If you want to get better at managing anger, the first thing to do is change how you perceive anger. Remember the following:
- Do not suppress anger, but be careful how you express it. Suppressing anger is not healthy. However, expressing it aggressively may just worsen the situation and keep you from achieving conflict resolution.
- Anger and aggression will not earn you respect. Some people tend to think that if they show their strength and literally speak louder, others will listen and understand them better, eventually earning them respect. However, this is rarely the case. Others tend to be more willing to hear you out if you communicate with respect.
- You may not be able to control the situation all the time, but you can control how you express anger. There are times when you just can’t help but feel angry, and that’s alright. However, it is the way you express anger that needs to be controlled. Remember that you have the choice to respond aggressively or calmly.
4 Best Strategies for Anger Management
Mastering anger management does not happen overnight. However, knowing the strategies is a great way to start.
- Find out where your anger is coming from.
Have you ever found yourself getting angry over something so trivial and silly? For instance, when was the last time you got mad because your spouse didn’t take out the trash when you’ve already reminded them a couple of times? When you think back to such an instance, don’t you think it’s funny how you felt so angry just because of the trash?
When this happens, it is often due to other emotions and situations taking over. Anger can mask and amplify other emotions. A stressful situation can also cause repressed anger to resurface.
Sometimes, anger is an amplified manifestation of a physical or mental health problem. It can also be a disguise for insecurity and anxiety.
The next time you feel angry, try to assess where it is coming from. Is it truly caused by the current situation or a remnant of another experience, condition, or emotion? If you know where the aggression and defensiveness are coming from, it’s easier to think of ways to manage them.
- Be conscious of your anger triggers and warning signs.
Anger is not always spontaneous. It is typically the result of a build-up of emotions. Often, you will feel physical symptoms before an outburst. These may include:
- Upset stomach
- Heavy or faster breathing
- Hot flash
- Heart pounding
- Fist clenching
- Restlessness
- Body tension
When you start noticing these symptoms, it would be better to take a break and do measures to calm yourself down.
- Practice calming-down techniques.
Once you’ve learned how to recognize the source and symptoms of your anger, the next step is to try calming down. As mentioned above, if you already feel tensed and uncomfortable, step back away from the situation to avoid reacting to it aggressively.

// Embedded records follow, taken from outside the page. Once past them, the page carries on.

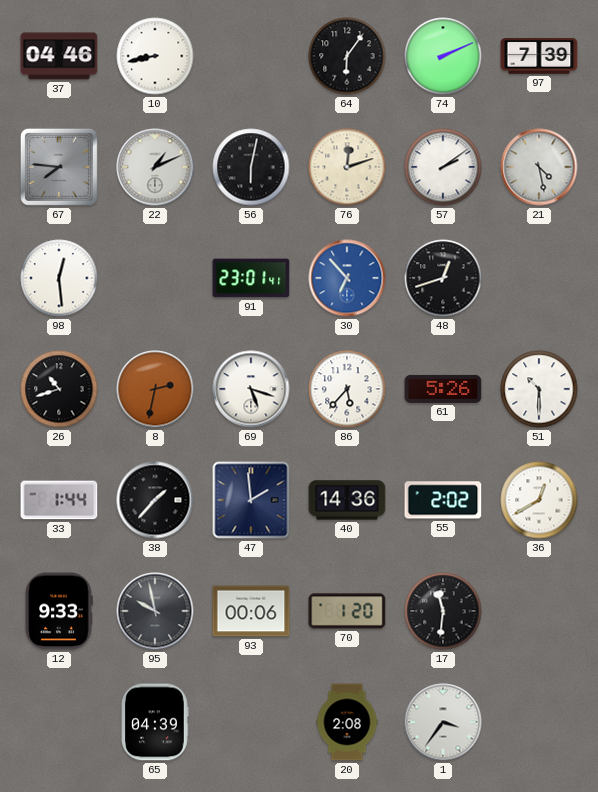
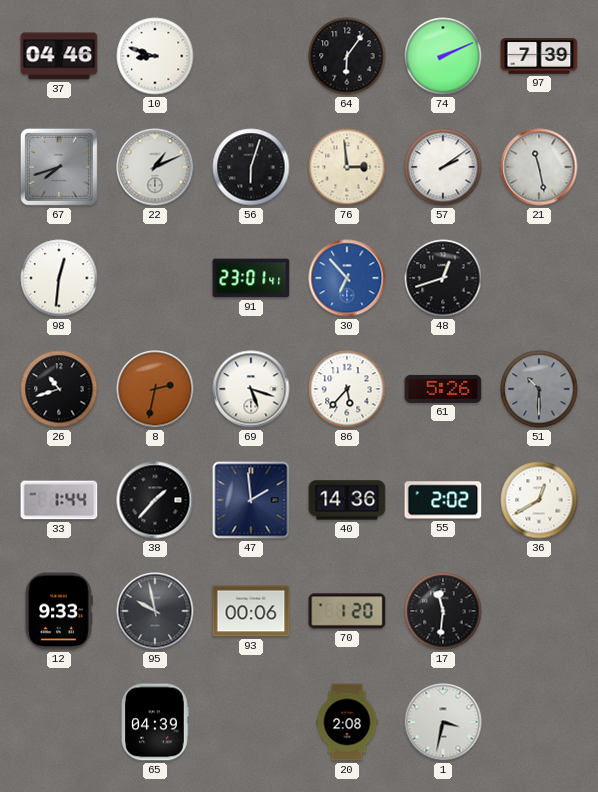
10: 8:43 -> 8:48
67: 7:46 -> 7:42
56: 6:02 -> 6:03
76: 12:12 -> 2:59
21: 4:28 -> 11:28
98: 12:29 -> 12:31
51 dial: white -> grey
1: 3:36 -> 3:32
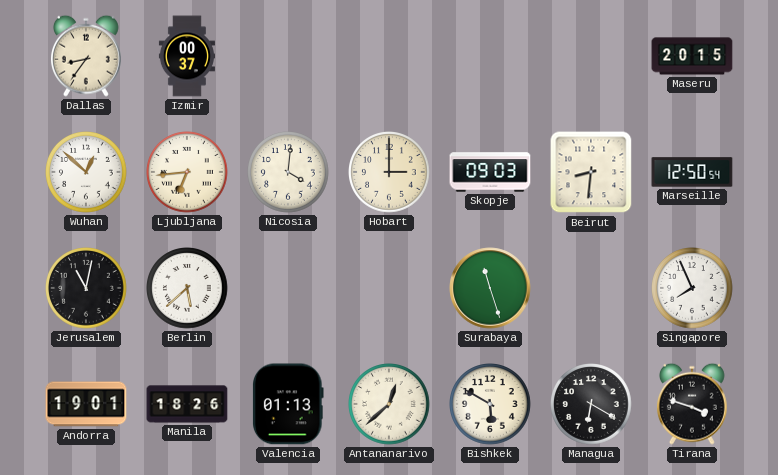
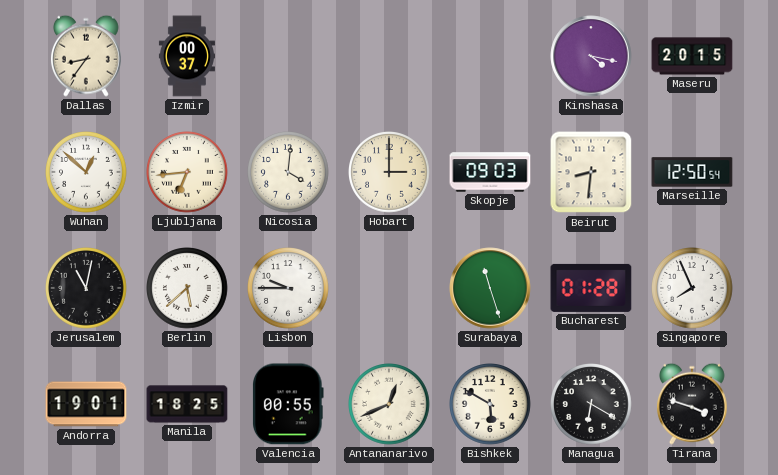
Kinshasa: none -> 4:17
Lisbon: none -> 9:45
Bucharest: none -> 01:28
Manila: 18:26 -> 18:25
Valencia: 01:13 -> 00:55
Antananarivo: 12:38 -> 12:41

Here are some of the things you can do:
- Take deep breaths.
- Go for a walk.
- Stretch or if possible, exercise.
- Massage pressure points.
- Slowly count to ten while focusing on your breathing or a specific sense such as hearing.
- Listen to upbeat, happy music.
When you’re calm and your mind is clearer, you can better think about the situation and come up with objective ways to resolve the conflict.
- Practice healthy ways to resolve conflict.
You get angry because there’s conflict, which you should not ignore. Make sure that you get your point across in a calm and respectful manner. You should also be willing to forgive and compromise. Ultimately, if the other person/s are on the edge, help them calm down so you can have a healthy discussion.
By practicing these strategies, you will eventually have more control over your negative emotions, particularly anger. As a result, you can lead a more peaceful life and maintain relationships better.